Commissioning support and post-occupancy review (lighting fine-tuning).
Common Pitfalls (and How to Fix Them)
Even experienced teams fall into these traps. Here’s how to avoid them.
Pitfall 1 – Pretty renders, weak data
You get stunning 3D images… but no LM-79/LM-80 reports, no Dialux files, and vague lifetime claims.
Fix:
Make certified test data and photometric files mandatory; treat renders as a communication tool, not proof of performance.
Pitfall 2 – Over-spec glare and under-spec comfort
Designs meet lux levels on paper, but UGR, CRI, and flicker are ignored. Occupants complain of headaches or “harsh light.”
Fix:
Explicitly specify UGR limits, minimum CRI, and flicker thresholds, and verify via both calculations and on-site measurements.
Pitfall 3 – Closed control ecosystems
You sign up for a clever app-based lighting system, only to find it won’t talk to your BMS and requires recurring licence fees for basic functions.
Fix:
Require open protocols and documented APIs in your RFP, plus a clear statement of licence costs and ownership of data.
Pitfall 4 – Bespoke lead times killing the programme
You approve a beautiful custom solution too late.
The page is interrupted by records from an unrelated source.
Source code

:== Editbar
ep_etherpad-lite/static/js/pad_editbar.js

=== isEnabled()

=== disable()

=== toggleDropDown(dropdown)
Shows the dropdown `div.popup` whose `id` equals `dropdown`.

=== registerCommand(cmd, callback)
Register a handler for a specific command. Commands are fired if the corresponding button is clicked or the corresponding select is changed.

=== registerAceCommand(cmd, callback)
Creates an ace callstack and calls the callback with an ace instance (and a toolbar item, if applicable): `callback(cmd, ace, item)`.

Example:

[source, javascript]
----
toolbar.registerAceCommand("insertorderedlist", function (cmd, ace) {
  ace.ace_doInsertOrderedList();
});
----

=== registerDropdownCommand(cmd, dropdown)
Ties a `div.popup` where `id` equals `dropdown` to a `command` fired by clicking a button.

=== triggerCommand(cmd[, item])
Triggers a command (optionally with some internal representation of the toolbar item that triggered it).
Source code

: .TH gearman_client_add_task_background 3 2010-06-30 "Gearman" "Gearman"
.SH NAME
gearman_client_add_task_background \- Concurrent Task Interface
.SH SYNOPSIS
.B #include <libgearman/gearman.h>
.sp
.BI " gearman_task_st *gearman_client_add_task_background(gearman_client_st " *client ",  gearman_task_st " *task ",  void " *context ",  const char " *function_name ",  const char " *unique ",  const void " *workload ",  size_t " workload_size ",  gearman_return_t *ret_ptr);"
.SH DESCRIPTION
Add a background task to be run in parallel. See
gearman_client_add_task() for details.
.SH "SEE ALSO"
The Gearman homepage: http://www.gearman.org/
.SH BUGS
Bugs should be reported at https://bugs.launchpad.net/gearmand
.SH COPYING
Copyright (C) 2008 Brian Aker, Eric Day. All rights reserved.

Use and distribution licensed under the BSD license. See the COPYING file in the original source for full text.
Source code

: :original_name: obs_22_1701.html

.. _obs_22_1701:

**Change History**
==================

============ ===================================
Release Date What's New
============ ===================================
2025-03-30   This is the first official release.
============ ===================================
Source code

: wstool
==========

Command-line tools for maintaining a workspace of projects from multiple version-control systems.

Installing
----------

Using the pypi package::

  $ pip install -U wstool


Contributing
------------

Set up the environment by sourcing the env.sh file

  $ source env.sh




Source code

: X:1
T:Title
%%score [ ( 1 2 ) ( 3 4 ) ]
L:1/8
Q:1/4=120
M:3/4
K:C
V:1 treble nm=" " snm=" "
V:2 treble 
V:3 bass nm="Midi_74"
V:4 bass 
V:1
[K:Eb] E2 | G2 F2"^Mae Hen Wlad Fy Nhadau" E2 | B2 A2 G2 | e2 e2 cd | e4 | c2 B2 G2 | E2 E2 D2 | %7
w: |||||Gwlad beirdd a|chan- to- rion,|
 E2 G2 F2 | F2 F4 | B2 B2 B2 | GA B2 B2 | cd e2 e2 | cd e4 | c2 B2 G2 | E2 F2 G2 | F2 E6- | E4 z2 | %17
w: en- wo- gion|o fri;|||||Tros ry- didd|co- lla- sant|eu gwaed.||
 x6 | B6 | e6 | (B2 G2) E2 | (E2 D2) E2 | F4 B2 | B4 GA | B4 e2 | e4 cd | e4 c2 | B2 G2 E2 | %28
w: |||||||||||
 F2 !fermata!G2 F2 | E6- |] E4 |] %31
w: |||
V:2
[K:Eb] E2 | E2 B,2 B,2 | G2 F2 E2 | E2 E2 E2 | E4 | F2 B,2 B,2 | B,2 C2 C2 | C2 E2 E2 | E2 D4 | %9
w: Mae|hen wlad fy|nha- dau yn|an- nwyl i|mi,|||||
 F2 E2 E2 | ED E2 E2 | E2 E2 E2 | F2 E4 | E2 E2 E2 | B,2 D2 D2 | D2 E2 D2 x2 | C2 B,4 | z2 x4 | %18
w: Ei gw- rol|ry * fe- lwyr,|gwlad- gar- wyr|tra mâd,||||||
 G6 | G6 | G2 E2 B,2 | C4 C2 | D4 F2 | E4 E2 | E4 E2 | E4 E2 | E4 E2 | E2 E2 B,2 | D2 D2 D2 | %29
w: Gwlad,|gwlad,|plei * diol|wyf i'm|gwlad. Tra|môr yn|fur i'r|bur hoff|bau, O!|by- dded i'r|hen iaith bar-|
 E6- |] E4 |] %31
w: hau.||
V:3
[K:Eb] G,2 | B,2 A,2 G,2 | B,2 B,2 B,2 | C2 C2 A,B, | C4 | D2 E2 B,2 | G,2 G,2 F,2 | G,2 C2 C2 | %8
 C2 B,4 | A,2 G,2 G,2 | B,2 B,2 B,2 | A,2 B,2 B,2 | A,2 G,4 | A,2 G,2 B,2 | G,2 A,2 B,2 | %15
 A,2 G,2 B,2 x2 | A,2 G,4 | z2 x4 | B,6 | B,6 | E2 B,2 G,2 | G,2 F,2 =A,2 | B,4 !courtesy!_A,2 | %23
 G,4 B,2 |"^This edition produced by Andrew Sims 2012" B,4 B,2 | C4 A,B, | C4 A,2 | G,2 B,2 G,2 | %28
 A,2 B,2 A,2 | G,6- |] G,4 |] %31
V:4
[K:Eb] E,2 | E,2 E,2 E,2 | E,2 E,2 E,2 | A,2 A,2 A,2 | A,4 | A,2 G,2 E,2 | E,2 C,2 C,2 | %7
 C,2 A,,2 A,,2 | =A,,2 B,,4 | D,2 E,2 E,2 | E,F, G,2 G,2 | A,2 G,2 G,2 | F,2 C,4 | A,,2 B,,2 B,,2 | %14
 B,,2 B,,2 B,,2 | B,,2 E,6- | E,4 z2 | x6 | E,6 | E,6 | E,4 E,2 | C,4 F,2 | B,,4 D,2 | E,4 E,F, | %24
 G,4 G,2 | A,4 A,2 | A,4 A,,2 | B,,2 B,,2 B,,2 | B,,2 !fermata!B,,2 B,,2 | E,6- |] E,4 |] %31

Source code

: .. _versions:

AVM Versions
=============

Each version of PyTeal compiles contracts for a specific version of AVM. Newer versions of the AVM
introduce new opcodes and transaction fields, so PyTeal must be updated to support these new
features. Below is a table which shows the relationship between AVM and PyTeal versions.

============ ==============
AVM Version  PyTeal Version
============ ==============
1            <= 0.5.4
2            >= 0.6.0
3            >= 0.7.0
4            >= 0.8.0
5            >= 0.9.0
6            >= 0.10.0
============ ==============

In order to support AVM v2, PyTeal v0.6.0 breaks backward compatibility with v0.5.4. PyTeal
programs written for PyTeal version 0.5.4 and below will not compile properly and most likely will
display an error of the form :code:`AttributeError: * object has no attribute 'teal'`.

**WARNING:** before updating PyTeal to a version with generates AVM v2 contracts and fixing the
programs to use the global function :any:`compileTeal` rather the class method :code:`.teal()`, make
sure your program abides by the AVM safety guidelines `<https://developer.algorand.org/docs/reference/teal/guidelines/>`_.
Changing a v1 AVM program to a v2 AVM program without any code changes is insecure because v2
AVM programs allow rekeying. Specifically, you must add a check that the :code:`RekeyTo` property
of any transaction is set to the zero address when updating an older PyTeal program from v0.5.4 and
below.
Tooling, prototyping, and certification extend lead times beyond project completion.
Fix:
Phase procurement:
Approve prototypes early.
Lock key custom luminaire specs before finishing trades.
Consider temporary lighting or phased handover if necessary.
Conclusion: Bespoke LED Is Not About Paying More – It’s About Paying Smart
In 2025, bespoke custom LED lighting in Ireland is less about “showing off” and more about hitting energy, comfort, and compliance targets while future-proofing your building.
If you treat bespoke luminaires as a commodity, you risk:
Non-compliance with EN 12464-1 and emergency standards.
Poor visual comfort and unhappy tenants.
Expensive rework and reputational risk when luminaires corrode, fail early, or won’t integrate with your BMS.
If, instead, you ask the 7 critical questions in this guide—and insist on evidence—you will:
Quickly separate true custom lighting partners from generic resellers.
Secure certified performance, solid photometrics, and BIM-ready designs.
Understand the real total cost of ownership, not just today’s price.
Deliver Irish buildings that are efficient, comfortable, compliant, and easier to manage for years.
So before you issue your next tender or sign off on a supplier list, do one thing:
Take these 7 questions, plug them into your RFP, and build a simple scorecard.
You’ll be surprised how fast the right bespoke custom LED lighting suppliers rise to the top—and how much easier it becomes to justify your choice to finance, facilities, and end-users alike.